Exhaustion........
We’ve all seen a toddler around 8pm… After roughly 13 hours of following them around as they go non-stop to suckup life - the system crashes… the eyes start closing.. There’s still fight left inside so they pop back open… but the weariness in the bod finally wins out… ZONKED.
Tis how I currently feel. If I ain’t been working’, and working overtime (probably 20 hrs this week) I’ve been going. I love going. Going ain’t lonely. Here, at this monitor is mostly lonely (except for your wonderful emails, comments, a few por.. er… PORpoise sites. Ahm, I love dolphins!) it’s just me.
Home, presently, ain’t where the heart is. It needs work. It once was happy, and now it’s sad. Not because the “participants” have changed - but it’s time for a new start, this is a recording.
Last night, I was in idiot mode supreme. Ran into a gal I hadn’t seen in twenty years. Her, her ex, me, my ex usedta hang when we were puppies. Close your ears, I always LOVED looking at her booty (I was married, not dead). So, we played some pool. DAMMIT, I hated she had to lean over upon occasion to reach the cue ball. (The years have served her well.)
So we talked about this kid, that kid, this ex, that ex, whatinthehell has happened the twenty years.. Tomorrow… changed outlooks… and I remember some shots I didn’t purchase, and a few beers. This is a recording.
She’s hardened in her look at marriage, relationships… and is quite pleasantly single, with notta lotta desire to change that. But hey, I could use a runnin’ buddy - and she did give me her number - and by night’s end we were joking and laughing like we did back in the days of Laugh In. Next thing I know “LAST CALL.” And Mikki saying “IT’S ONE-THIRTY, NOW GET OUTTA HERE.” (Where have I heard that before?)
I arise, slowly, and curse the alarm clock at 6am. I remember I’m happy God has given me another day so I smile. As I get up, I’m reminded my body is 54 and I’ve been running like I’m 24. So I curse my body. Then I remember the deaf guy with one arm smiling at the Brigade game, and immediately I get a smartass smirk on my face, pointed at me - into the mirror. (Good God Victor, you’ve been eating well too.)
Four acetaminophens, four ibuprofens, six Rolaids, one diarrhea thingy (When you’re sliding into home and your pants are full of foam diarrhea, diarrhea.), a scrumptious Mexican lunch with former co-workers (Mistake. Not the coworkers, the Mexican food.) later - another hour anda half of overtime - I’m that toddler.
I’ve gone like crazy. Many would call it crazy. I ain’t generally funny nor borderline obnoxious in public amongst friends. Tiredness makes me semi-funny and very borderline obnoxious out and about.
I wanna suckup every minute of every day. I wanna go. I wanna share. I wanna live. I wanna see. I pay when the eyes start closing around 8-ish, but pardon the toddler pun - I sleep like a baby.

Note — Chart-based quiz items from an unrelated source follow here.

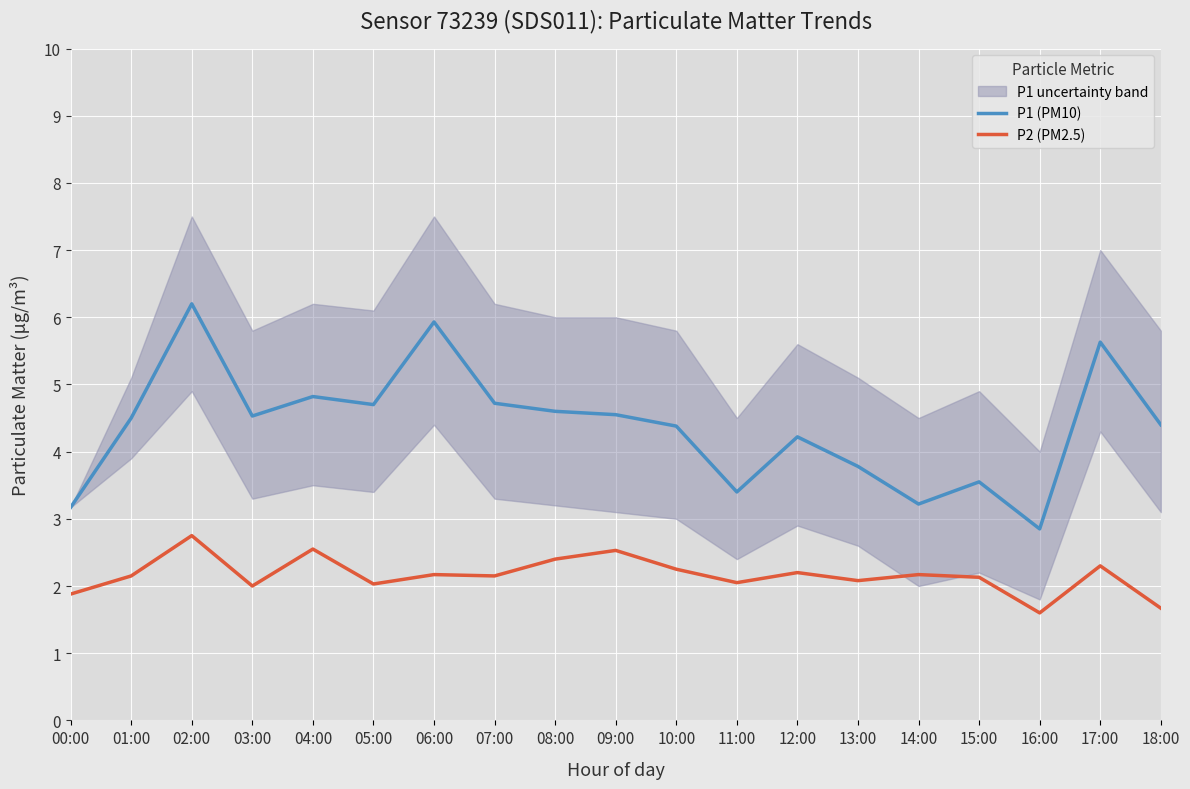

Reading left to right, what are all the values shown in this chart?

P1 (PM10): 00:00=3.2	01:00=4.5	02:00=6.2	03:00=4.5	04:00=4.8	05:00=4.7	06:00=5.9	07:00=4.7	08:00=4.6	09:00=4.5	10:00=4.4	11:00=3.4	12:00=4.2	13:00=3.8	14:00=3.2	15:00=3.5	16:00=2.9	17:00=5.6	18:00=4.4
P2 (PM2.5): 00:00=1.9	01:00=2.1	02:00=2.8	03:00=2.0	04:00=2.5	05:00=2.0	06:00=2.2	07:00=2.1	08:00=2.4	09:00=2.5	10:00=2.2	11:00=2.0	12:00=2.2	13:00=2.1	14:00=2.2	15:00=2.1	16:00=1.6	17:00=2.3	18:00=1.7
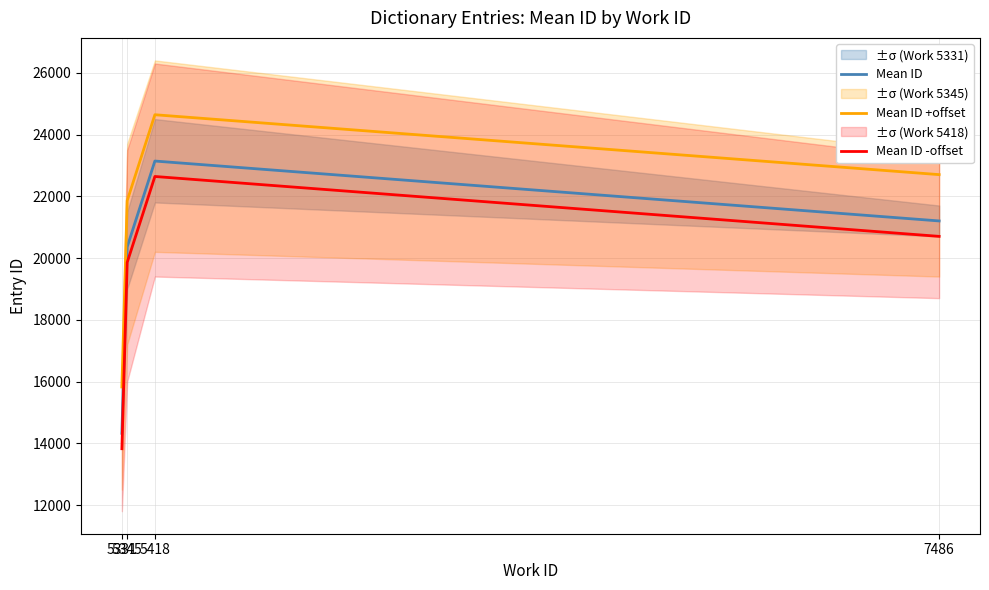

What are all the series names shown in the legend?

Mean ID, Mean ID +offset, Mean ID -offset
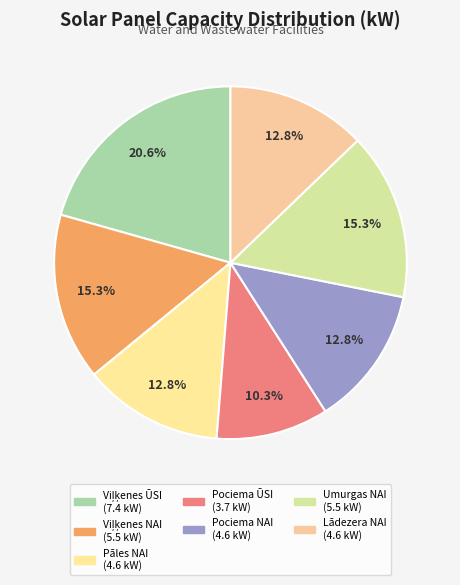

Is it true that Pāles NAI is 1% of the pie?

False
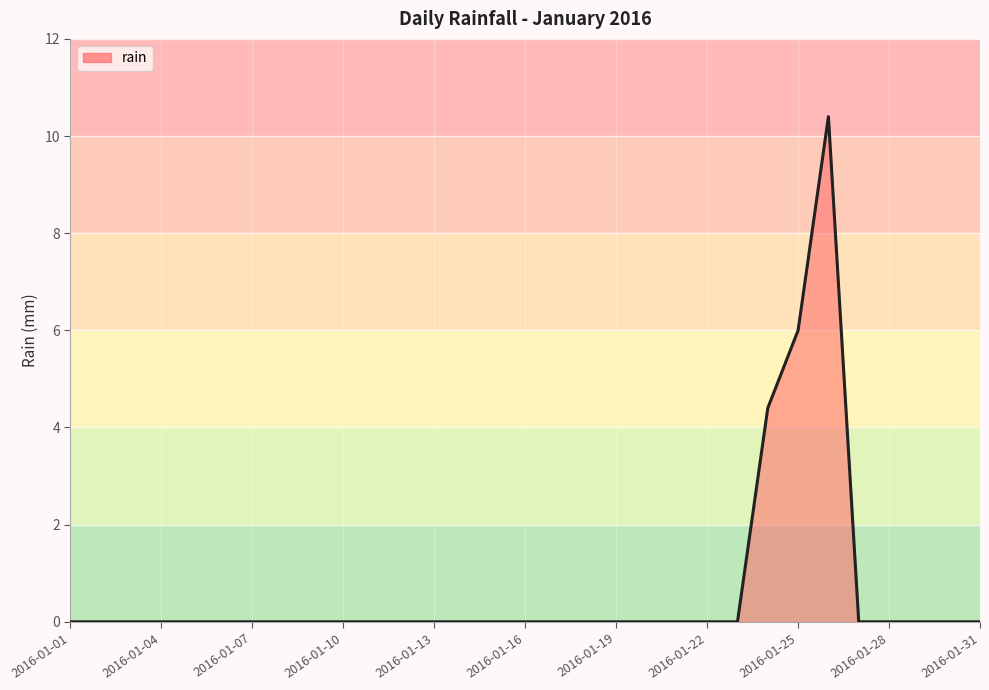

Reading right to left, what are all the values shown in this chart?

0.0	0.0	0.0	0.0	0.0	10.4	6.0	4.4	0.0	0.0	0.0	0.0	0.0	0.0	0.0	0.0	0.0	0.0	0.0	0.0	0.0	0.0	0.0	0.0	0.0	0.0	0.0	0.0	0.0	0.0	0.0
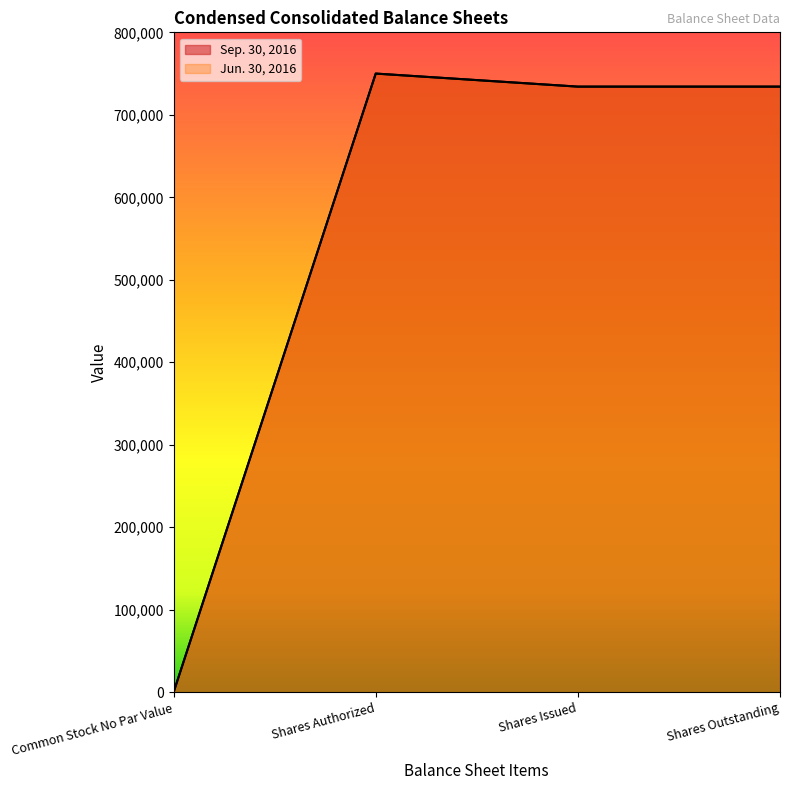

At how many categories does at least one series exceed 126021?

3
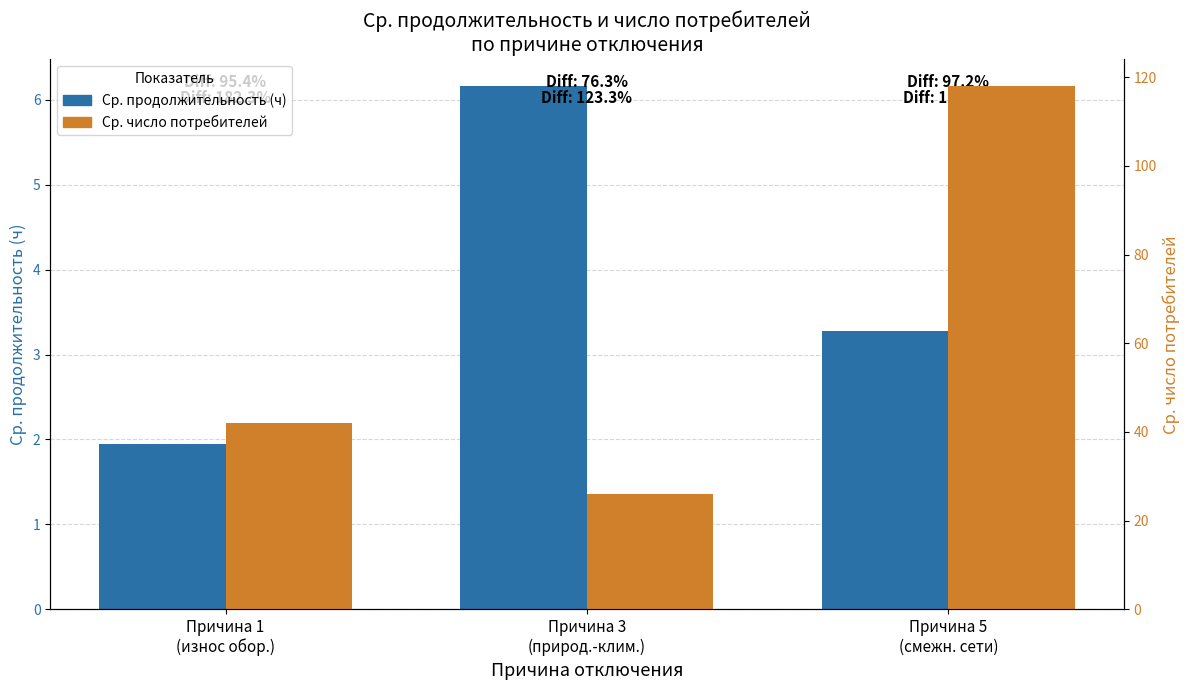

What is the minimum value for Ср. продолжительность (ч)?

1.9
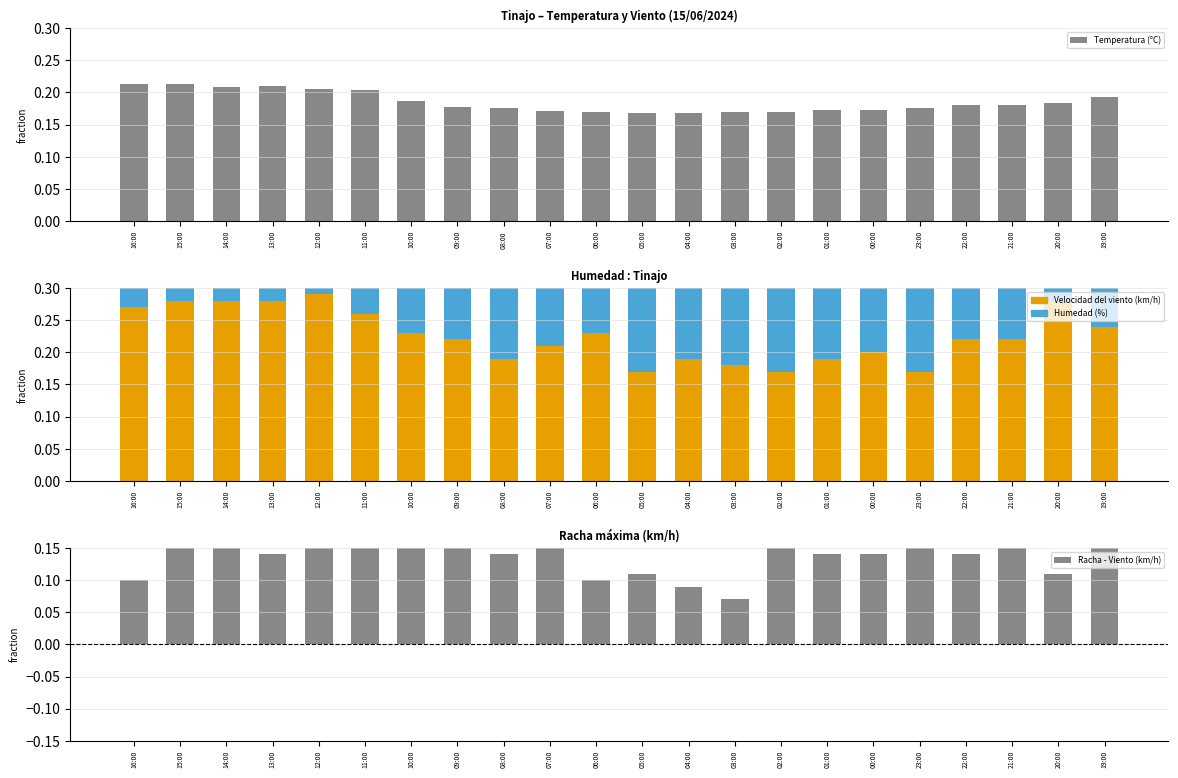

The value of Temperatura (°C) at 15:00 is 0.4. True or false?

False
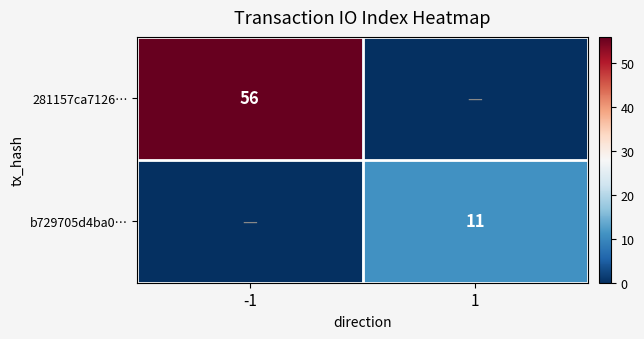

How many series are shown in this chart?

2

The only better thing is complete exhaustion from a sexual tryst, but it’s been so long ago to try to remember such an affair, it’s exhausting to think back that far.
Going to nap now. May, just may wake up in 30 minutes and take a walk. May, just may sleep all night, awaken at 4-ish and head to Waffle House for wonderful coffee, newspaper, and peeks of others out enjoying life.
Even if there’s perhaps a hitch in the get along of this wayward path - I’m enjoying the hell outta making footprints.
Life rocks. Play hard. See the world with the excitement and quenched for learning eyes of a toddler. Call me childish - frankly Scarlet. Sdflkjljkljg.. Oh, sorry, the eyes were dropping off.
Sleep like a baby - baby. Love, Victor Immature. Or plain ole Victurd will do as well. Happy happy!